Disclosures: Santoro reports being a member on the North American Menopause Society board of directors, having stock options in Menogenix and serving as a consultant for Astellas/Ogeda Pharmaceuticals. Steiner reports no relevant financial disclosures. Please see the study for all other authors’ relevant financial disclosures.

    Perspective

    Ovarian reserve refers to the pool of fertilizable eggs that remain within the ovary, a pool that naturally declines with age. It has long been recognized that as women approach menopause, low anti-Müllerian hormone (AMH) levels decrease and follicle-stimulating hormone levels increase. However, the significance of these biomarkers in predicting conception in both fertile and infertile women is unknown. Despite this uncertainty, AMH has gained popularity among OB/GYNs and fertility specialists as a “fertility test.” It is not uncommon to see a new patient who is scared and confused about her potential to have a child based on the finding of a low AMH.

    This is the first large, well-designed prospective analysis of the significance of ovarian reserve markers in predicting pregnancy in women aged 30 to 44 years without a prior infertility diagnosis. Women who were enrolled had just begun to try naturally for pregnancy within the last 3 months. Interestingly, the researchers found that low ovarian reserve/low AMH does not predict fecundability — monthly chance of conceiving — even in women aged up to 44 years. This lack of effect was noted for up to 12 months of trying to conceive. Limitations of the study are the relatively small number of women in their 40s and the inability to determine whether the pregnancies that were conceived ended in miscarriage vs. live birth.

    The findings of this study are not completely surprising and are in line with our own in vitro fertilization experience at Cleveland Clinic. Women undergoing IVF with low AMH levels require more medications to stimulate their ovaries and may grow fewer eggs for retrieval than women with a high AMH, but we still find that age — rather than ovarian reserve — remains the biggest predictor of who actually becomes pregnant with embryo transfer. This likely reflects egg and embryo quality rather than quantity as the most important factor in successful pregnancy. 
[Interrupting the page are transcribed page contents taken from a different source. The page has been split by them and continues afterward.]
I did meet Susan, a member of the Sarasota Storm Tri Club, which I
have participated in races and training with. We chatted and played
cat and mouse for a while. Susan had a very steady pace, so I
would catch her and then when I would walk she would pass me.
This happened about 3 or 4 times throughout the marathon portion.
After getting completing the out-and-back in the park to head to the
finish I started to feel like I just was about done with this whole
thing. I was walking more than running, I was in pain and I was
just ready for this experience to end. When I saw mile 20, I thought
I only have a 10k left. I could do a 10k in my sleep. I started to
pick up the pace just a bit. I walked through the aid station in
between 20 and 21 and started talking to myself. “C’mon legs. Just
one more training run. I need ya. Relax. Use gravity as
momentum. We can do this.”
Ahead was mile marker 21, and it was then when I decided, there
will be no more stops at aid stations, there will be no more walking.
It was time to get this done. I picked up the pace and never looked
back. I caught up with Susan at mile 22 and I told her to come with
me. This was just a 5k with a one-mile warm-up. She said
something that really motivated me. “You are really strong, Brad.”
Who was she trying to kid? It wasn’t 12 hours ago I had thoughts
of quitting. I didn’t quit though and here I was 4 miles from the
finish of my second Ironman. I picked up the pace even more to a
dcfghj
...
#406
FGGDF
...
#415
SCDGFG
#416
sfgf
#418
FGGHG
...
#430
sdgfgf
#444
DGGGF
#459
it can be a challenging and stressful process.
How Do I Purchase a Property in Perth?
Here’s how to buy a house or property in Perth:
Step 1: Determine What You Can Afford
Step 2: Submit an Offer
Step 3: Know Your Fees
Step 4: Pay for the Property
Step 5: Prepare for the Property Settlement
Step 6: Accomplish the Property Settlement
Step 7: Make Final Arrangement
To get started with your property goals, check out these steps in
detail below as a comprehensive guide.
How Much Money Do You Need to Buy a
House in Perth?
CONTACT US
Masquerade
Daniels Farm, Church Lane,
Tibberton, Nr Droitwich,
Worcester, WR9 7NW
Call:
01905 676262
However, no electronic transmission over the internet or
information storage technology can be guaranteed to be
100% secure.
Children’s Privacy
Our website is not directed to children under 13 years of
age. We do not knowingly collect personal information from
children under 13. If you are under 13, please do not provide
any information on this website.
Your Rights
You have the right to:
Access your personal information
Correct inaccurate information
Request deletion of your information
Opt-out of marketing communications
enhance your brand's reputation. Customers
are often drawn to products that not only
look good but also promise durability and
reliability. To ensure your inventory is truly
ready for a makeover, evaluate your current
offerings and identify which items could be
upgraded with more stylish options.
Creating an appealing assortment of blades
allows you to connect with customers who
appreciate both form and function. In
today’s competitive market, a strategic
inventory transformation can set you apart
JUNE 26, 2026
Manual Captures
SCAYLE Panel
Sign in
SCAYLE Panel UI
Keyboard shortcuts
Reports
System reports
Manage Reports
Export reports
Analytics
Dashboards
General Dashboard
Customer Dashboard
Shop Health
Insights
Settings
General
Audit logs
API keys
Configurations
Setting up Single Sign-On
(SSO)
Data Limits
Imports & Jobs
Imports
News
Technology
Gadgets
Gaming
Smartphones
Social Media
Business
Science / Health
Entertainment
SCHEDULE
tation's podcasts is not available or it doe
    This study should give physicians pause before they order a test that can cause unnecessary worry in a low-risk population. These biomarkers are likely not useful as a “fertility test” in patients without a history of infertility. However, a distinction must be made between the population examined in this study — women without prior infertility — and patients older than 37 years who are seeing an infertility specialist, and have diminished ovarian reserve and an established infertility diagnosis. This population may be quite different than the study population, and ovarian reserve biomarkers may still be of value in counseling this group and planning necessary treatments. 

     

    • Rebecca Flyckt, MD
    • OB/GYN
      Director, Fertility Preservation and Cancer Program
      Cleveland Clinic

    Disclosures: Healio Family Medicine was unable to confirm Flyckt's relevant financial disclosures prior to publication.